On connaît surtout La Rochefoucauld pour ses Maximes, disais-je ; un peu moins pour ses Mémoires rédigés au début de la seconde moitié du dix-septième, qui couvrent les années 1629 à 1652. C’est une faute impardonnable, et d’abord parce qu’ils sont d’un seigneur dont l’on tend à oublier l’importance. Le duc, pourtant, descend de « l’illustre maison des Lusignan », ainsi que le rappelle fort utilement Jean Lafond dans sa « Préface » aux éditions Gallimard des Mémoires (2006), les Lusignan célèbres au temps des Croisades, et qui ont eu « l’honneur d’être entrés dans des alliances royales ».
François VI rappellera ces origines dans son Apologie et dans sa lettre à Mazarin d’octobre 1648, où il écrit, non sans orgueil, « qu’il y a trois cents ans que les Rois n’ont point dédaigné de nous traiter de parents ».
(« Préface » de J. Lafond, in Mémoires, La Rochefoucauld, éd. Gallimard, 2006)
Le duc traite avec Anne d’Autriche et Richelieu, Louis XIII et Mazarin ; proche de Condé, il soulève les populations contre la Cour, négocie les traités, prétend au tabouret ; et c’est le Roi-Soleil, Louis XIV, qui signera le contrat de mariage de son petit-fils : on aurait donc tort de le reléguer aux seconds rôles de la grande histoire. La Rochefoucauld ne connaît pas moins de gloire dans les lettres : quand paraît La Princesse de Clèves, le tout-Paris le croit auteur du chef-d’œuvre ; La Fontaine lui réserve un discours, lui dédie une fable (L’Homme et son image) ; et l’auteur des Maximes se permet, un an avant sa mort, de dédaigner une invitation des Immortels à présenter sa candidature à l’Académie… Il avait pourtant bien mérité cet honneur ! Ses Mémoires forment en effet une véritable œuvre littéraire, typique d’une tradition française bien établie courant de Villehardouin à Charles de Gaulle, en passant par Chateaubriand, Saint-Simon et le Cardinal de Retz…
Puis quelle plume, quelle verve, même comparé au récit de son ennemi le Coadjuteur ! La Rochefoucauld, dans un style « parfaitement représentati[f] de l’atticisme classique » (J. Lafond), progresse avec une logique de cartésien, allant droit à l’essentiel, tirant des faits les plus complexes des conclusions d’une synthèse admirable.
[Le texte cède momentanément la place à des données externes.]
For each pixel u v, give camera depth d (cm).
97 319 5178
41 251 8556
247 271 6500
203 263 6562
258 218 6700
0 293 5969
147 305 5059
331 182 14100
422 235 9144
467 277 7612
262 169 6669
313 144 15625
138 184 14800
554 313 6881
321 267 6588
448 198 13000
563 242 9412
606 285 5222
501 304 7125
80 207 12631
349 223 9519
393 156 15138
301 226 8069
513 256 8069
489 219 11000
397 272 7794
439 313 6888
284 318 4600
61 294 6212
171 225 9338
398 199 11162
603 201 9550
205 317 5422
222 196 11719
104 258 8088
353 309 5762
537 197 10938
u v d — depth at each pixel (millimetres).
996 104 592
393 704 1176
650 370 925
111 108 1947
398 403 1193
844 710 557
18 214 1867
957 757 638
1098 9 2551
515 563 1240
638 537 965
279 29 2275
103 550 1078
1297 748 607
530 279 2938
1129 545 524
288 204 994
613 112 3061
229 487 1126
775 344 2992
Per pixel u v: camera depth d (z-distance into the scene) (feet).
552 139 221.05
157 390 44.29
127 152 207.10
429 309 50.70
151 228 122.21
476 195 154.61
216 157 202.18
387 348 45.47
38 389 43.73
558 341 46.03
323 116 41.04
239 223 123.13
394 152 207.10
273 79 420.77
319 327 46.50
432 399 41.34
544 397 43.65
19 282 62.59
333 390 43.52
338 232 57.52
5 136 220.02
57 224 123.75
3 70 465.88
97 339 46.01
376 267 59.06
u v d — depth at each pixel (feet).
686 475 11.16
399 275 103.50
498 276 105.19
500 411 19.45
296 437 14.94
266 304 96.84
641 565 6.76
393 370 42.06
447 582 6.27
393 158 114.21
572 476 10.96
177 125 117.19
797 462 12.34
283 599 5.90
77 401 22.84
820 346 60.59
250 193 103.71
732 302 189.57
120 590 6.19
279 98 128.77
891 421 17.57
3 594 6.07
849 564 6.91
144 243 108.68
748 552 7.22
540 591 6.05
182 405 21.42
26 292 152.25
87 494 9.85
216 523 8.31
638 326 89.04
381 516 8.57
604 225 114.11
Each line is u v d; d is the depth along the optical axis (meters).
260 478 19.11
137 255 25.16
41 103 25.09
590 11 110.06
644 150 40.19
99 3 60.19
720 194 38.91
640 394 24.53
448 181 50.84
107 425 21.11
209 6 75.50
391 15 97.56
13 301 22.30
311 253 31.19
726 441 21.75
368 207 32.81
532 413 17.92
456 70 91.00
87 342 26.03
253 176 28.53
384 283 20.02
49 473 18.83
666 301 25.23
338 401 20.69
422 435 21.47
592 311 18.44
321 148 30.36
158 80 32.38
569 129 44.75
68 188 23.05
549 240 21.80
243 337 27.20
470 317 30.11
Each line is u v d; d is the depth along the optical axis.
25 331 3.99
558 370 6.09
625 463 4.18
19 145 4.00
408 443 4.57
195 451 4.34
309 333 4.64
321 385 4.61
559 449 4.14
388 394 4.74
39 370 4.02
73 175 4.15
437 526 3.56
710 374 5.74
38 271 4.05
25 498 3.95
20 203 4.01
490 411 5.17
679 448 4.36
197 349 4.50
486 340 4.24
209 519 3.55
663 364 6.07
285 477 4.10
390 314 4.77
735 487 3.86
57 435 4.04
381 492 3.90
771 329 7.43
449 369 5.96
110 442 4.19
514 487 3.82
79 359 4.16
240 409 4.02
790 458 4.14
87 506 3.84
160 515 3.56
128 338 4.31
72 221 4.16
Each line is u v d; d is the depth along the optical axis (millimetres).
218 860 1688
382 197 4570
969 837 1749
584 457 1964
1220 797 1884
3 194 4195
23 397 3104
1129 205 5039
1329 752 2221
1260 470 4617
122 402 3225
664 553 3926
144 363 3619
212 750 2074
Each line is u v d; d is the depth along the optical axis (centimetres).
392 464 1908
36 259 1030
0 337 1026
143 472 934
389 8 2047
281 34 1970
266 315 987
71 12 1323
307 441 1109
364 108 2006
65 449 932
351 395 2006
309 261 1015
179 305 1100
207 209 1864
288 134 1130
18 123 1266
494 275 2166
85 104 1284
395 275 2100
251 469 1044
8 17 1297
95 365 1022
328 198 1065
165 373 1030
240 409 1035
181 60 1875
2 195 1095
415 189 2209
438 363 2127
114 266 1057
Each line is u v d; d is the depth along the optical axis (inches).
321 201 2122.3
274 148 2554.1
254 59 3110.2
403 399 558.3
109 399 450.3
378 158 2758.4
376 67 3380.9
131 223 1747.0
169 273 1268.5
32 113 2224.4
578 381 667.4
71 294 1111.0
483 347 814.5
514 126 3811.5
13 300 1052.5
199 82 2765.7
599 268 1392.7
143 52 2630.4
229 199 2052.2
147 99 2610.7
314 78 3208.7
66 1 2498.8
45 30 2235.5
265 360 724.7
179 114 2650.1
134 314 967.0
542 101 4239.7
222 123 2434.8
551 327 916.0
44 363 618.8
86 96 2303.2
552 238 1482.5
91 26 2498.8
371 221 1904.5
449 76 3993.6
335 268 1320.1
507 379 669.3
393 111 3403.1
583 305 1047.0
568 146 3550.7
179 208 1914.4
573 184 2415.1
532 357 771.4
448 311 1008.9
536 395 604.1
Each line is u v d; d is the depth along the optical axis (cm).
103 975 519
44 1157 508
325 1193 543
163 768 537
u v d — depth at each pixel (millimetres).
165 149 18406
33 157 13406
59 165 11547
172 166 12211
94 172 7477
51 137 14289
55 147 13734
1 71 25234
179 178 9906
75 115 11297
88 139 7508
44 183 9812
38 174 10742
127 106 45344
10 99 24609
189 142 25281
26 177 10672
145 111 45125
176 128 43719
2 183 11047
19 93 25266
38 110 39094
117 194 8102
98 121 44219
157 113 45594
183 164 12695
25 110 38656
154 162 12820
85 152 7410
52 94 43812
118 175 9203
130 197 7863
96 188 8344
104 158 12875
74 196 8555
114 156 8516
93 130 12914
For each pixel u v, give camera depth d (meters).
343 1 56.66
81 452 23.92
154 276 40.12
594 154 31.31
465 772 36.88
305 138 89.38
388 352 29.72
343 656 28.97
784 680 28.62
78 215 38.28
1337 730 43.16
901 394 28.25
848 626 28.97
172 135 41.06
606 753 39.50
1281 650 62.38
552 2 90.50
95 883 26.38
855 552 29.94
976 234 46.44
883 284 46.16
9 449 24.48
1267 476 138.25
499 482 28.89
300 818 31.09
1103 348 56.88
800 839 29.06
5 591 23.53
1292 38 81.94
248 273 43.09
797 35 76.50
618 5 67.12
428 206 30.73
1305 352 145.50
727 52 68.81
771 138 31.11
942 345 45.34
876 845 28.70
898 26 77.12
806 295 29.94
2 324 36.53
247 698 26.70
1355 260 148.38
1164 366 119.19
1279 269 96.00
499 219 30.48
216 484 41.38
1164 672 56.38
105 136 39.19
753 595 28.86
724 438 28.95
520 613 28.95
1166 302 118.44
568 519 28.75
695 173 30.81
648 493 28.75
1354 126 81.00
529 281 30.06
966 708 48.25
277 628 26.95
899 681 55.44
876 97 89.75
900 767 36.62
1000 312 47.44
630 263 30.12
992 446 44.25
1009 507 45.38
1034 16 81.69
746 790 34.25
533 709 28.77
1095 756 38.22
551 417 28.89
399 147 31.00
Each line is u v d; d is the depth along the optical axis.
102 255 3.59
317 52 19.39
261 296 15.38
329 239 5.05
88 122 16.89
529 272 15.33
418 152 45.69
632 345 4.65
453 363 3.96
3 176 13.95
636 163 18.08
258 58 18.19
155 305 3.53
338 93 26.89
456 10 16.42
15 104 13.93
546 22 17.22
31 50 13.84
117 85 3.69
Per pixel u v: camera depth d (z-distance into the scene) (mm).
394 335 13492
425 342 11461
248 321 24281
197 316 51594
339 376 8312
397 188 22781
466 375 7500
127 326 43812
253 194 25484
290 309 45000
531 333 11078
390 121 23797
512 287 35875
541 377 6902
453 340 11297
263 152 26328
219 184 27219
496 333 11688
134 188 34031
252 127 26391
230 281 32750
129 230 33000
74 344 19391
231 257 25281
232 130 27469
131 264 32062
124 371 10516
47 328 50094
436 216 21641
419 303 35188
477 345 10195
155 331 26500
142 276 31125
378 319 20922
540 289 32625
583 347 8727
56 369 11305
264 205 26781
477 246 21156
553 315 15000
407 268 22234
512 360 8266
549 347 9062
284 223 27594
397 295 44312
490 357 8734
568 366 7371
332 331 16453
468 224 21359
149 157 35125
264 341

Il sait ne pas multiplier les intrigues, citer seulement les noms qui valent de figurer dans son témoignage ; c’est comme s’il pensait aux siècles futurs ; jamais il ne nous égare, toujours il nous intéresse.
Le préfacier — sans doute Nicole — de la seconde édition des Mémoires de Pontis (1678) écrit que « l’on a regardé à raison [cette œuvre] comme les plus beaux Mémoires qui aient paru de notre temps. » Et, à l’entrée « César » de son Dictionnaire, Bayle estime « qu’il y a peu de partisans de l’Antiquité assez prévenus pour soutenir que les Mémoires de M. le Duc de La Rochefoucauld ne sont pas meilleurs que ceux de César ». Le chartreux Bonaventure d’Argonne, l’un des rares ecclésiastiques qui aient trouvé grâce aux yeux de Voltaire, juge que les Mémoires et les Maximes « immortaliseront » leur auteur, et compare le « bel ouvrage » des Mémoires à l’œuvre de Salluste, tant pour « le style » que « pour la manière de traiter l’histoire » : « la breveté et l’élégance du discours, la beauté et le tour des pensées, et la manière de raconter, tout cela de part et d’autre fait symétrie », et dans « l ‘art de peindre » les personnages, l’auteur ne marche pas seulement de pair avec l’historien latin, il lui arrive de « le surpasser ».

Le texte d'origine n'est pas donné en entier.